9 July 2014

Single molecule imaging of Nicotinic Receptors


by Dr. Chris Richards, Assistant Professor Department of Chemistry, University of Kentucky

Friday July 11th, 10:00-11:00
Universitetsparken 5, HCØ, room C305

Abstract: Complex protein structures, such as membrane receptors, regulate many aspects of cellular function including the initiation of signal transduction pathways. Oligomeric transmembrane receptors composed of multiple subunits can often be assembled into more than one stoichiometry. Different receptor assemblies exhibit different agonist sensitivity, functional characteristics, and desensitization rates. We have developed methods to quantify at the single molecule level the assembly of membrane receptors from the endoplasmic reticulum and from the plasma membrane. Using nanovesicles composed of native cell membranes allows us to isolate and study oligomeric structures from intercellular organelles. By restricting the size of the vesicle, single intact receptors can be isolated from the cell. The receptor remains embedded in a native cell membrane providing an environment capable of maintaining its structural integrity.
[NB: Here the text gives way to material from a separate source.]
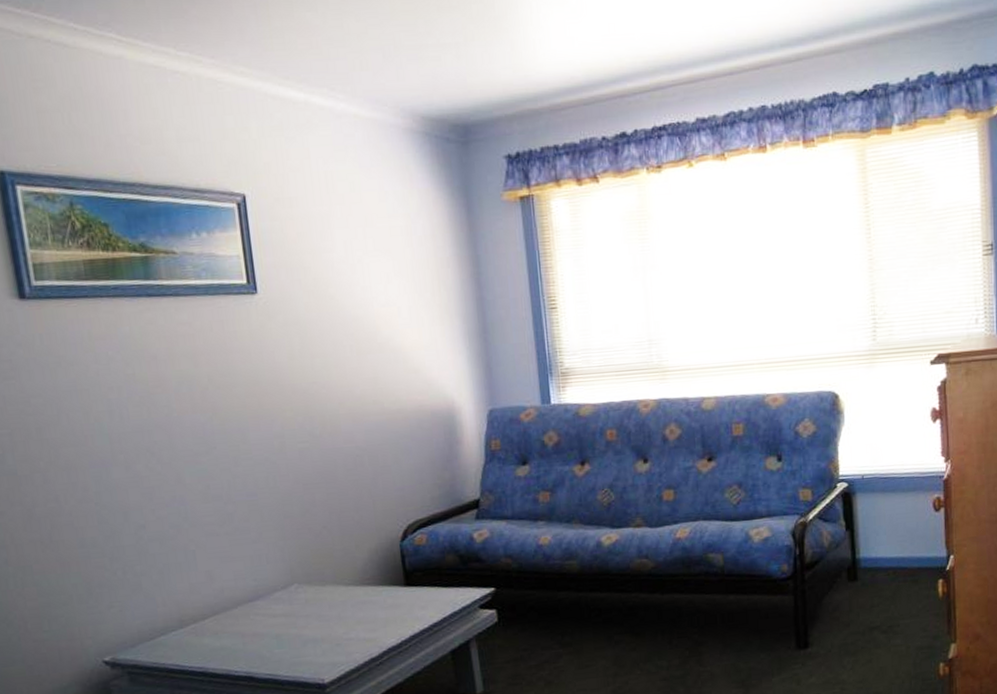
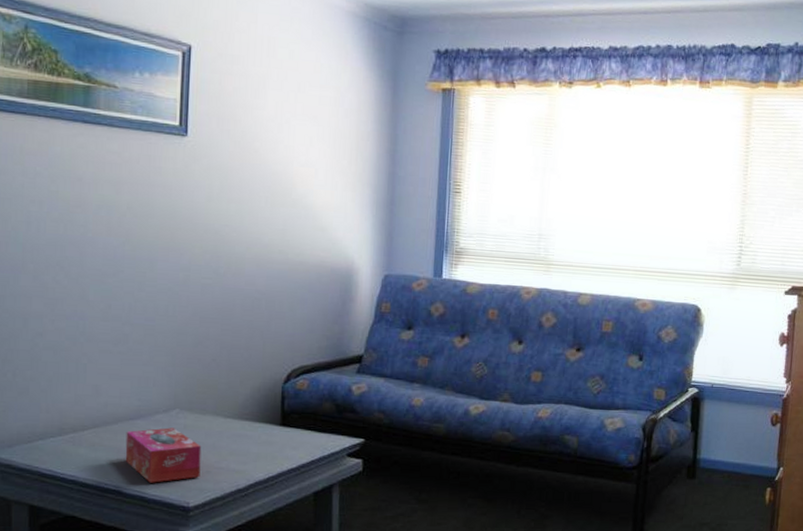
tissue box: none [247,604,331,664] -> present [125,427,202,483]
We have demonstrated the versatility of this method by isolating and studying several classes of membrane receptors. We have also utilized arrays of nanoapertures in a thin metal film to isolate small portions of the plasma membrane of live cells. This has enabled us to isolate and study membrane receptors expressed on the surface of the cell. We have applied these techniques to determine the assembly of nicotinic receptor and the effect of ligands on this process.